Set out exactly, line by line, the stretch of data below that begins at the line containing "(segment (start 167 109)" and ends at the line containing "(segment (start 130.66 109.66)", with both ends kept.
═══ GIVEN RECORDS
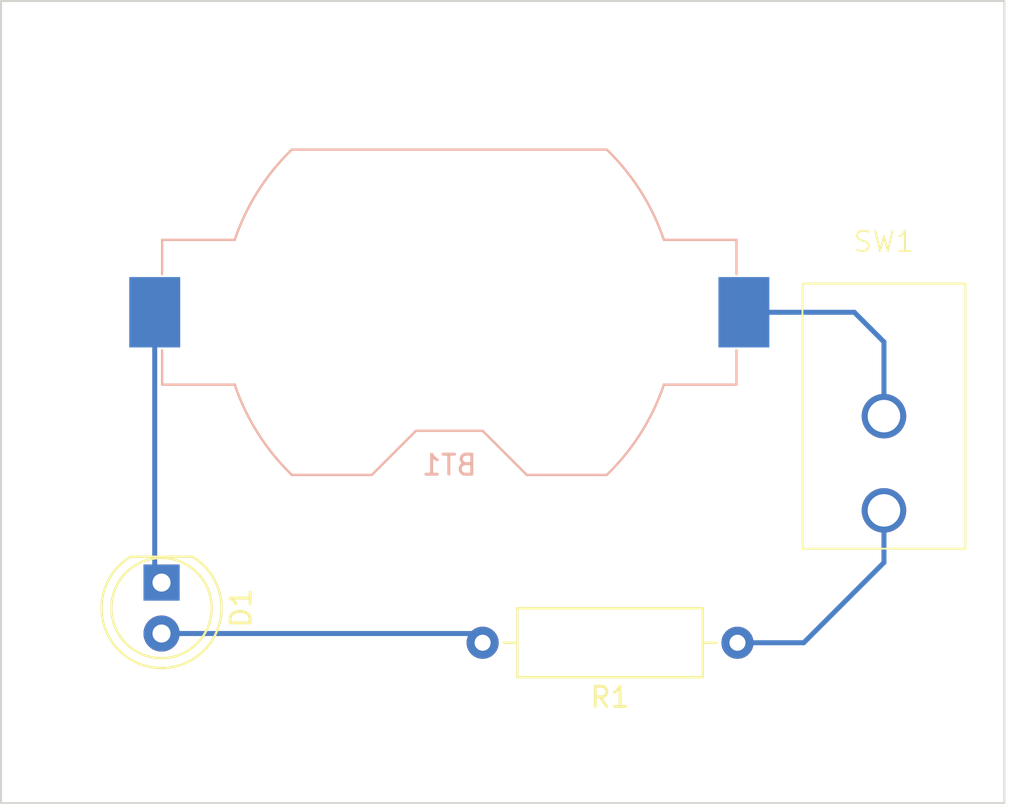
<source format=kicad_pcb>
(kicad_pcb (version 20221018) (generator pcbnew)

  (general
    (thickness 1.6)
  )

  (paper "A4")
  (title_block
    (title "Getting started PCB")
    (date "2023-11-27")
    (rev "0")
  )

  (layers
    (0 "F.Cu" signal)
    (31 "B.Cu" signal)
    (32 "B.Adhes" user "B.Adhesive")
    (33 "F.Adhes" user "F.Adhesive")
    (34 "B.Paste" user)
    (35 "F.Paste" user)
    (36 "B.SilkS" user "B.Silkscreen")
    (37 "F.SilkS" user "F.Silkscreen")
    (38 "B.Mask" user)
    (39 "F.Mask" user)
    (40 "Dwgs.User" user "User.Drawings")
    (41 "Cmts.User" user "User.Comments")
    (42 "Eco1.User" user "User.Eco1")
    (43 "Eco2.User" user "User.Eco2")
    (44 "Edge.Cuts" user)
    (45 "Margin" user)
    (46 "B.CrtYd" user "B.Courtyard")
    (47 "F.CrtYd" user "F.Courtyard")
    (48 "B.Fab" user)
    (49 "F.Fab" user)
    (50 "User.1" user)
    (51 "User.2" user)
    (52 "User.3" user)
    (53 "User.4" user)
    (54 "User.5" user)
    (55 "User.6" user)
    (56 "User.7" user)
    (57 "User.8" user)
    (58 "User.9" user)
  )

  (setup
    (stackup
      (layer "F.SilkS" (type "Top Silk Screen"))
      (layer "F.Paste" (type "Top Solder Paste"))
      (layer "F.Mask" (type "Top Solder Mask") (thickness 0.01))
      (layer "F.Cu" (type "copper") (thickness 0.035))
      (layer "dielectric 1" (type "core") (thickness 1.51) (material "FR4") (epsilon_r 4.5) (loss_tangent 0.02))
      (layer "B.Cu" (type "copper") (thickness 0.035))
      (layer "B.Mask" (type "Bottom Solder Mask") (thickness 0.01))
      (layer "B.Paste" (type "Bottom Solder Paste"))
      (layer "B.SilkS" (type "Bottom Silk Screen"))
      (copper_finish "None")
      (dielectric_constraints no)
    )
    (pad_to_mask_clearance 0)
    (pcbplotparams
      (layerselection 0x00010fc_ffffffff)
      (plot_on_all_layers_selection 0x0000000_00000000)
      (disableapertmacros false)
      (usegerberextensions false)
      (usegerberattributes true)
      (usegerberadvancedattributes true)
      (creategerberjobfile true)
      (dashed_line_dash_ratio 12.000000)
      (dashed_line_gap_ratio 3.000000)
      (svgprecision 4)
      (plotframeref false)
      (viasonmask false)
      (mode 1)
      (useauxorigin false)
      (hpglpennumber 1)
      (hpglpenspeed 20)
      (hpglpendiameter 15.000000)
      (dxfpolygonmode true)
      (dxfimperialunits true)
      (dxfusepcbnewfont true)
      (psnegative false)
      (psa4output false)
      (plotreference true)
      (plotvalue true)
      (plotinvisibletext false)
      (sketchpadsonfab false)
      (subtractmaskfromsilk false)
      (outputformat 1)
      (mirror false)
      (drillshape 0)
      (scaleselection 1)
      (outputdirectory "fab/")
    )
  )

  (net 0 "")
  (net 1 "VCC")
  (net 2 "GND")
  (net 3 "/led")
  (net 4 "Net-(BT1-+)")

  (footprint "LED_THT:LED_D5.0mm" (layer "F.Cu") (at 131 110 -90))

  (footprint "Resistor_THT:R_Axial_DIN0309_L9.0mm_D3.2mm_P12.70mm_Horizontal" (layer "F.Cu") (at 159.7 113 180))

  (footprint "getting-started:Switch_Toggle_SPST_NKK_M2011S3A1x03" (layer "F.Cu") (at 167 97))

  (footprint "Battery:BatteryHolder_Keystone_1058_1x2032" (layer "B.Cu") (at 145.34 96.52 180))

  (gr_rect (start 123 81) (end 173 121)
    (stroke (width 0.1) (type default)) (fill none) (layer "Edge.Cuts") (tstamp efe24e81-9783-4e21-9055-4e0b88eb3173))

  (segment (start 163 113) (end 167 109) (width 0.25) (layer "B.Cu") (net 1) (tstamp 4116c49b-49cd-4e6e-bef8-69898f6646cd))
  (segment (start 167 109) (end 167 106.4) (width 0.25) (layer "B.Cu") (net 1) (tstamp 4978b870-29c2-412e-9a9f-51f1c3b1d6ee))
  (segment (start 159.7 113) (end 163 113) (width 0.25) (layer "B.Cu") (net 1) (tstamp d71c3f3a-0e6e-4c84-9fdb-e159e8b73158))
  (segment (start 130.66 109.66) (end 131 110) (width 0.25) (layer "B.Cu") (net 2) (tstamp 1741831a-9513-4dea-b272-71330a12ed28))
  (segment (start 130.66 96.52) (end 130.66 109.66) (width 0.25) (layer "B.Cu") (net 2) (tstamp 73e2c176-4b9a-495f-b307-0cf007f5dbf1))
  (segment (start 146.54 112.54) (end 147 113) (width 0.25) (layer "B.Cu") (net 3) (tstamp 44d19df5-cade-4865-8ba5-9b1be0ac9970))
  (segment (start 131 112.54) (end 146.54 112.54) (width 0.25) (layer "B.Cu") (net 3) (tstamp 5f076b81-7d5a-4854-81f0-e550fa818835))
  (segment (start 165.52 96.52) (end 167 98) (width 0.25) (layer "B.Cu") (net 4) (tstamp 12fb6720-4491-4c3c-9f9f-e8e153b9f1eb))
  (segment (start 160.02 96.52) (end 165.52 96.52) (width 0.25) (layer "B.Cu") (net 4) (tstamp 5a90f242-cbd0-4de6-b444-8b9494418734))
  (segment (start 167 98) (end 167 101.7) (width 0.25) (layer "B.Cu") (net 4) (tstamp 97be35d0-a5b9-4932-a471-29fde4905e20))

  (zone (net 1) (net_name "VCC") (layer "B.Cu") (tstamp 04f4bd15-ba31-4f18-a6a9-0d979143ae64) (hatch edge 0.5)
    (priority 4)
    (connect_pads (clearance 0.5))
    (min_thickness 0.25) (filled_areas_thickness no)
    (fill yes (thermal_gap 0.5) (thermal_bridge_width 0.5))
    (polygon
      (pts
        (xy 159 95)
        (xy 159 98)
        (xy 161 98)
        (xy 161 95)
      )
    )
  )
  (zone (net 2) (net_name "GND") (layer "B.Cu") (tstamp 4a561d6b-1279-4105-9b23-a0a8609651f2) (hatch edge 0.5)
    (connect_pads (clearance 0.5))
    (min_thickness 0.25) (filled_areas_thickness no)
    (fill yes (thermal_gap 0.5) (thermal_bridge_width 0.5))
    (polygon
      (pts
        (xy 130 95)
        (xy 132 95)
        (xy 132 98)
        (xy 130 98)
      )
    )
  )
  (zone (net 2) (net_name "GND") (layer "B.Cu") (tstamp 893188a2-599b-4b1b-aaf9-f936618cb334) (hatch edge 0.5)
    (priority 2)
    (connect_pads (clearance 0.5))
    (min_thickness 0.25) (filled_areas_thickness no)
    (fill yes (thermal_gap 0.5) (thermal_bridge_width 0.5))
    (polygon
      (pts
        (xy 130 95)
        (xy 130 98)
        (xy 132 98)
        (xy 132 95)
      )
    )
  )
  (zone (net 2) (net_name "GND") (layer "B.Cu") (tstamp 8dd025d7-0620-4798-b158-aced0e7277e6) (hatch edge 0.5)
    (priority 1)
    (connect_pads (clearance 0.5))
    (min_thickness 0.25) (filled_areas_thickness no)
    (fill yes (thermal_gap 0.5) (thermal_bridge_width 0.5))
    (polygon
      (pts
        (xy 130 98)
        (xy 132 98)
        (xy 132 95)
        (xy 130 95)
      )
    )
  )
  (zone (net 1) (net_name "VCC") (layer "B.Cu") (tstamp e9fd52d9-e423-49ed-aacd-cf323ca2f982) (hatch edge 0.5)
    (priority 3)
    (connect_pads (clearance 0.5))
    (min_thickness 0.25) (filled_areas_thickness no)
    (fill yes (thermal_gap 0.5) (thermal_bridge_width 0.5))
    (polygon
      (pts
        (xy 159 95)
        (xy 159 98)
        (xy 161 98)
        (xy 161 95)
      )
    )
  )
)

</source>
══════
→ EXPECTED ANSWER:
  (segment (start 167 109) (end 167 106.4) (width 0.25) (layer "B.Cu") (net 1) (tstamp 4978b870-29c2-412e-9a9f-51f1c3b1d6ee))
  (segment (start 159.7 113) (end 163 113) (width 0.25) (layer "B.Cu") (net 1) (tstamp d71c3f3a-0e6e-4c84-9fdb-e159e8b73158))
  (segment (start 130.66 109.66) (end 131 110) (width 0.25) (layer "B.Cu") (net 2) (tstamp 1741831a-9513-4dea-b272-71330a12ed28))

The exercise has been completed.